During the record review on 10/18/2022 at 3:00 p.m. S1DON verified there was no documentation of the medication variance in the medical record and there was no documentation in the medical record or the incident report that the physician was notified. S1DON stated legal counsel had advised them not to document any of the incidents in the patient's medical record.

Patient #13
Review of the medication variance report involving Patient #13 revealed an order was written to hold the patient's Rivastigmine patch from 08/26/2022 until 08/29/2022. On 08/28/2022 at 4:30 p.m. a nurse performing chart audits discovered the order had been missed and the patient was still receiving the medication. The report indicated the physician was notified and the medication was discontinued.

Review of the medical record for Patient #13 navigated by S1DON revealed an order on 08/16/2022 at 4:36 p.m. for" Rivastigmine Patch 24 hour 13.3 mg/24hr." Further review of the electronic medical record revealed no other orders for the Rivastigmine. Review of the paper record revealed an order placed on 08/26/22 at 9:30 a.m., "Hold Rivastigmine patch over W/E - Do not restart until I can assess her on Mon."

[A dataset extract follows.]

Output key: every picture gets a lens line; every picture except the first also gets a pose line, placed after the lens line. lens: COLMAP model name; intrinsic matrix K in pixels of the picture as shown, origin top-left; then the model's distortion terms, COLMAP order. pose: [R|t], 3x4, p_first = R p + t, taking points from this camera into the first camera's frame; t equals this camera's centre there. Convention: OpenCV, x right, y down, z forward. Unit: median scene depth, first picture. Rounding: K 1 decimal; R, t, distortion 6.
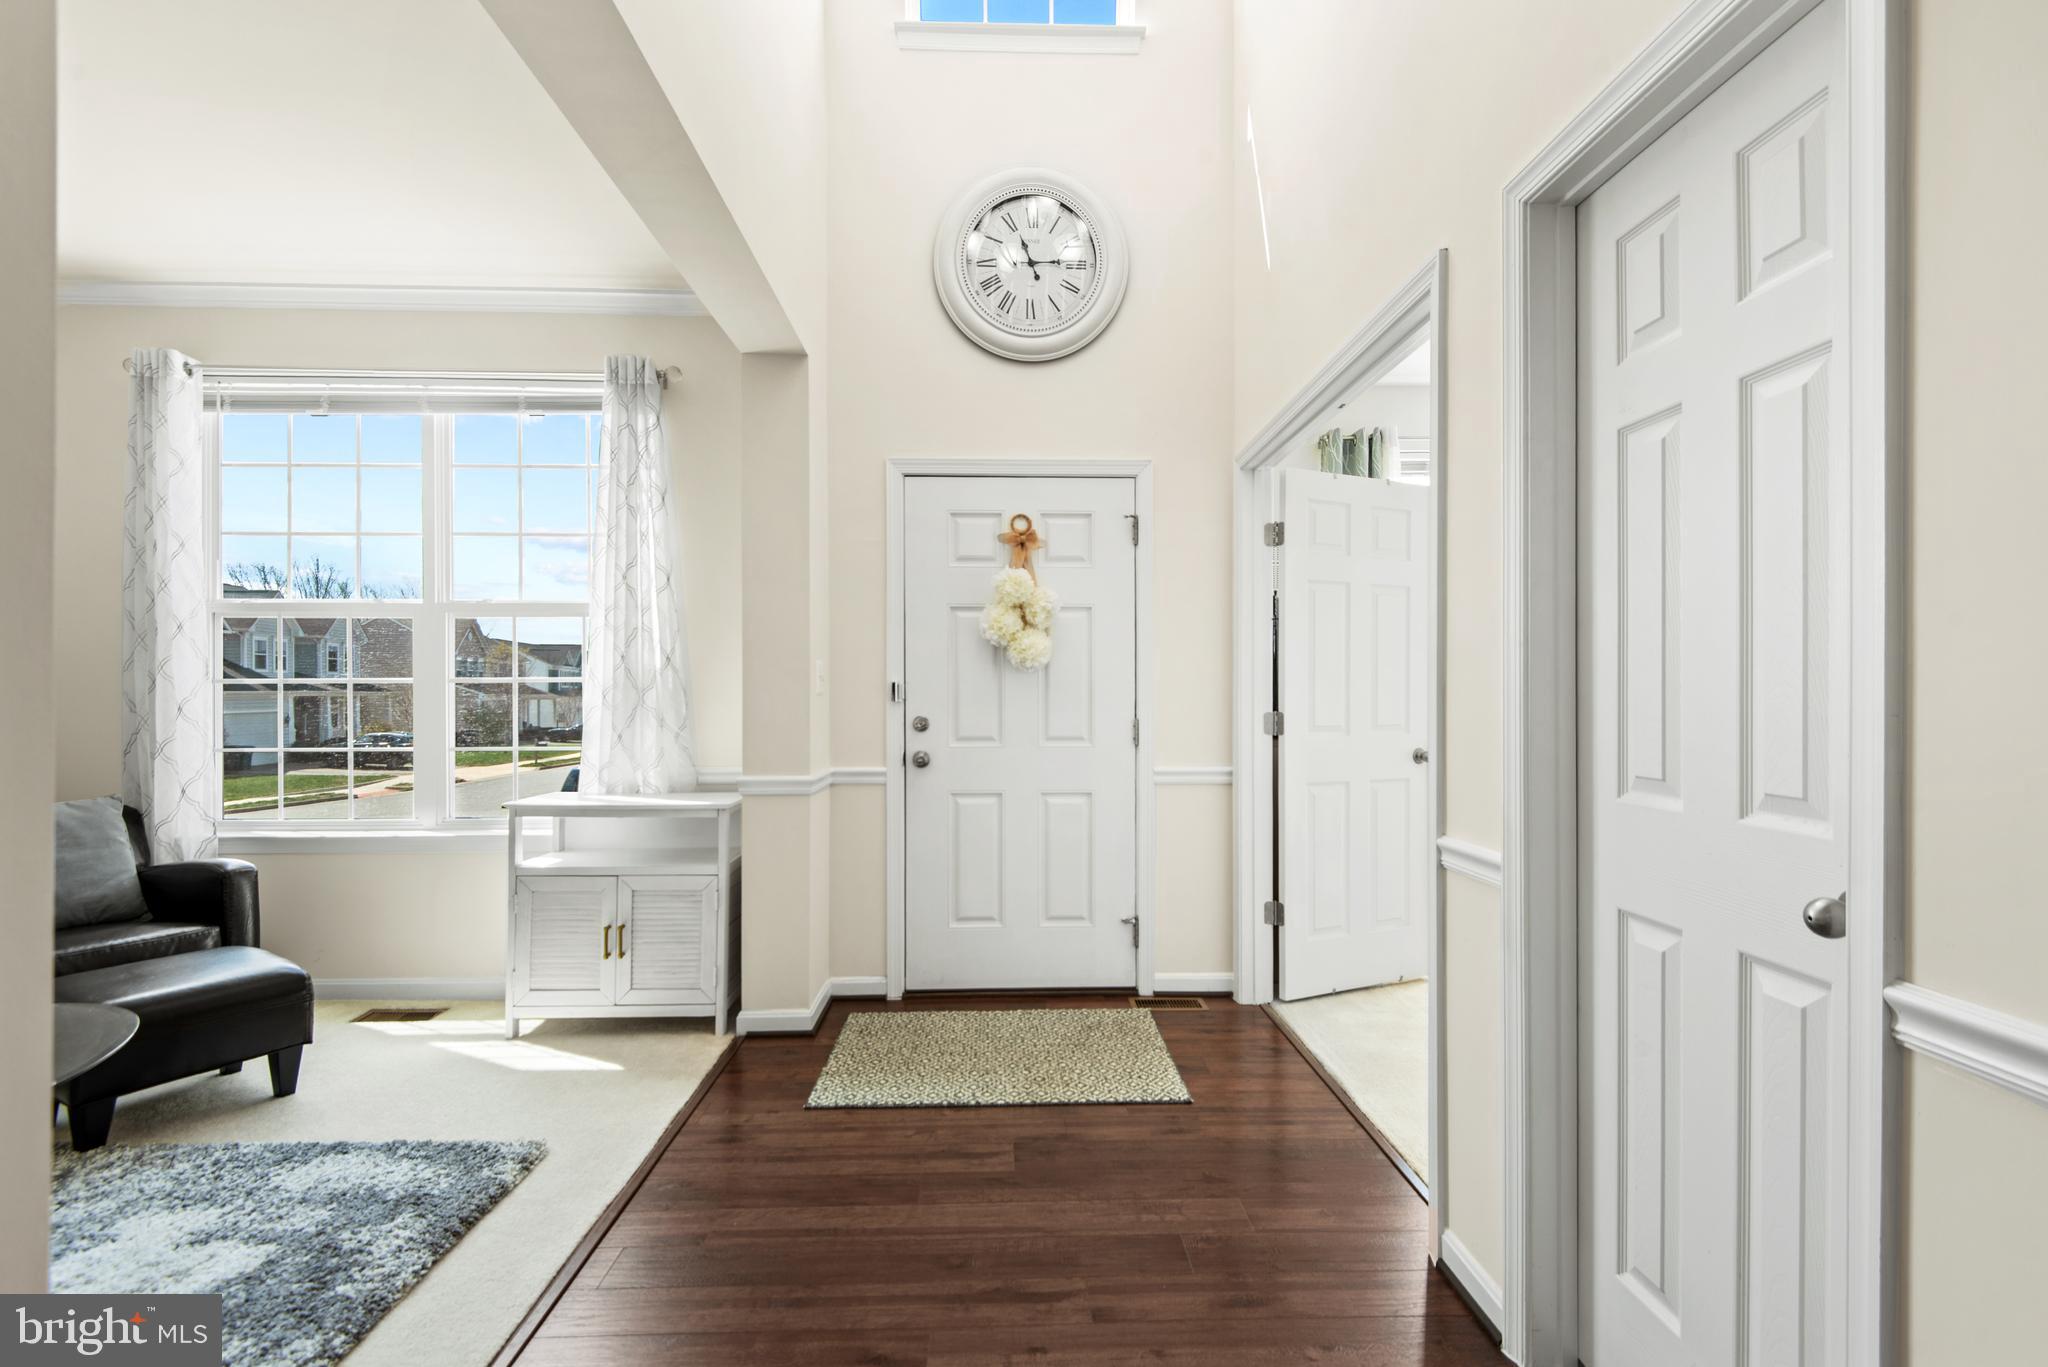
lens RADIAL K [[897.7, 0, 1030.4], [0, 897.7, 691.4], [0, 0, 1]] dist [-0.001314, -0.000748]
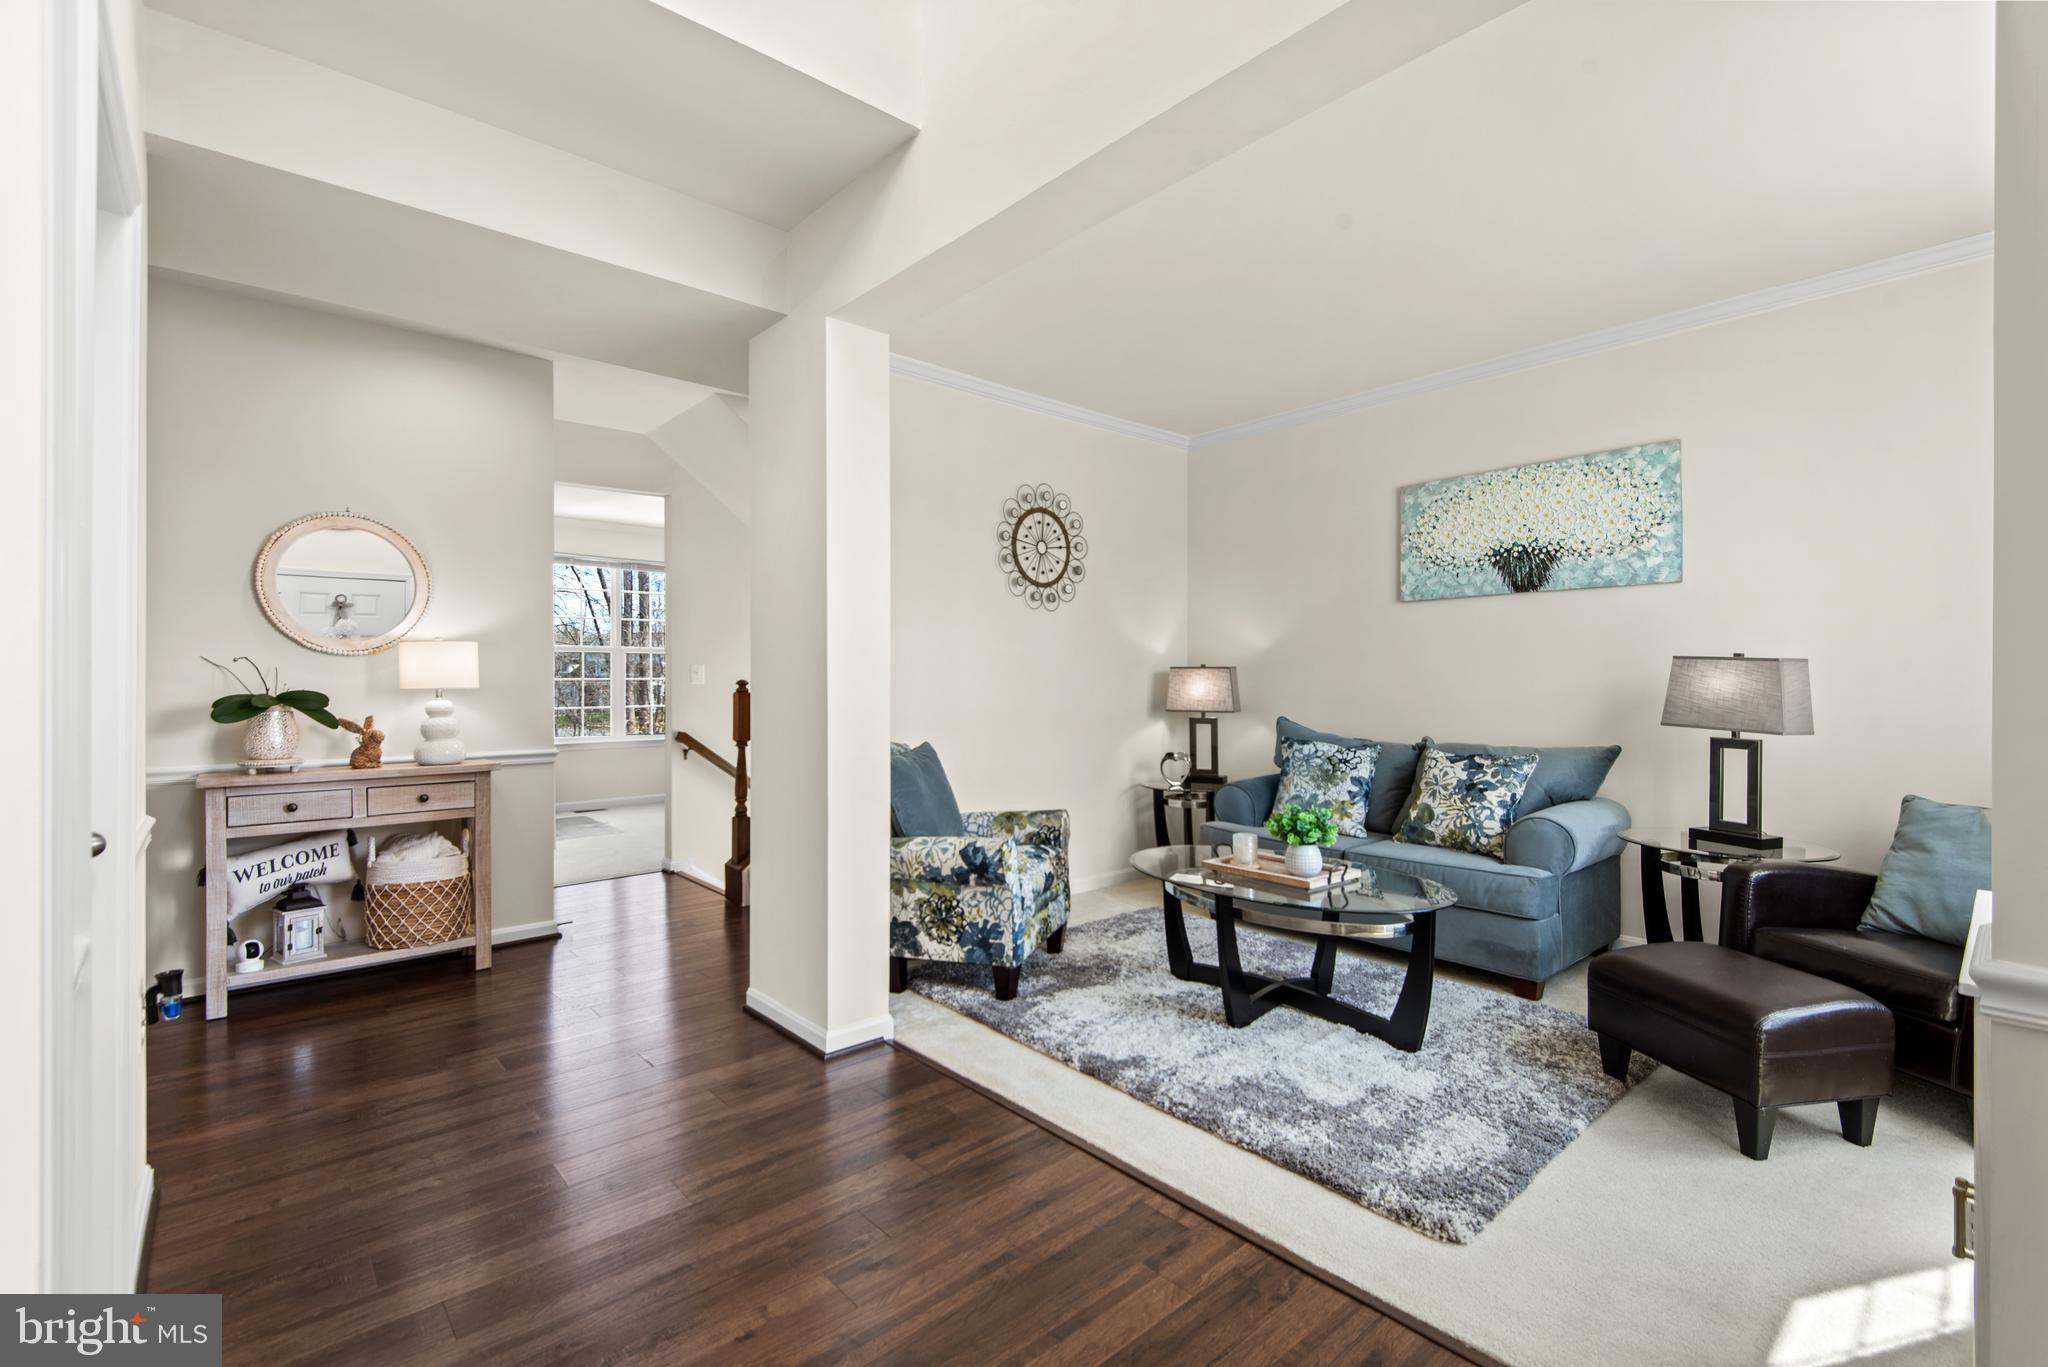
lens RADIAL K [[897.7, 0, 1030.4], [0, 897.7, 691.4], [0, 0, 1]] dist [-0.001314, -0.000748]
pose [[-0.769296, 0.005110, -0.638873, 0.345648], [0.003063, 0.999986, 0.004311, -0.000928], [0.638886, 0.001360, -0.769301, 1.697275]]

Review of the MAR revealed the medication was stopped on 08/28/2022. There was no notation on the MAR or nurse's notes that the medication was given when it should have been held. There was also no notation in the record that the physician was notified of the medication variance.

During the record review on 10/18/2022 at 3:37 p.m. S1DON verified there was no documentation of the medication variance in the medical record and there was no documentation in the medical record the physician was notified.

FACILITIES, SUPPLIES, EQUIPMENT MAINTENANCE

Tag No.: A0724

Based on observation, and interview the hospital failed to ensure all supplies were maintained in a manner to ensure an acceptable level of safety and/or quality as evidenced by failing to ensure expired supplies were not available for patient use.

Findings:

On 10/17/2022 at 11:50 a.m. a tour of the medicine room revealed a plastic bin with 43 sterile gloves expired 8/2022.

In an interview on 10/17/2022 at 11:50 a.m. S1DON verified the expired gloves and they were available for staff use.